***** Page extract *****
- Genre: Sport
- Presented by: Des Cahill
- Country of origin: Ireland
- Original language: English
- No. of series: 3
- No. of episodes: 23

Production
- Production locations: RTÉ Television Centre, Donnybrook, Dublin 4, Ireland
- Camera setup: Multi-camera
- Running time: 40-50 minutes

Original release
- Network: RTÉ One
- Release: 24 July 2003 – 1 September 2005

= Play It Again Des =

Play it Again Des was an Irish sports chat show produced by RTÉ for two series. The show was presented by Des Cahill and featured top sports personalities in discussion about their favourite sporting moments.
***** Listed entries *****
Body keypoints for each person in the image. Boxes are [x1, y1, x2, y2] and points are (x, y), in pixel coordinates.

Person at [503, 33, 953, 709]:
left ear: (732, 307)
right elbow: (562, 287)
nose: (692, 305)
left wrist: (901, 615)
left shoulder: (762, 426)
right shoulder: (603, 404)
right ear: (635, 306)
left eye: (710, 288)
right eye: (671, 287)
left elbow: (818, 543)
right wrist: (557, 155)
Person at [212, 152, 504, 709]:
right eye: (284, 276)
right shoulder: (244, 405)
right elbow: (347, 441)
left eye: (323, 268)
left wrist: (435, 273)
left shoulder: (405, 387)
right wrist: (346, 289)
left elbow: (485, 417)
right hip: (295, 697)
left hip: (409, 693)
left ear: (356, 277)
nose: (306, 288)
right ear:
*****
Retype the part of the sports chat show page from "Play it Again Des was" to "favourite sporting moments." word for word.

• _Answer to this problem_
Play it Again Des was an Irish sports chat show produced by RTÉ for two series. The show was presented by Des Cahill and featured top sports personalities in discussion about their favourite sporting moments.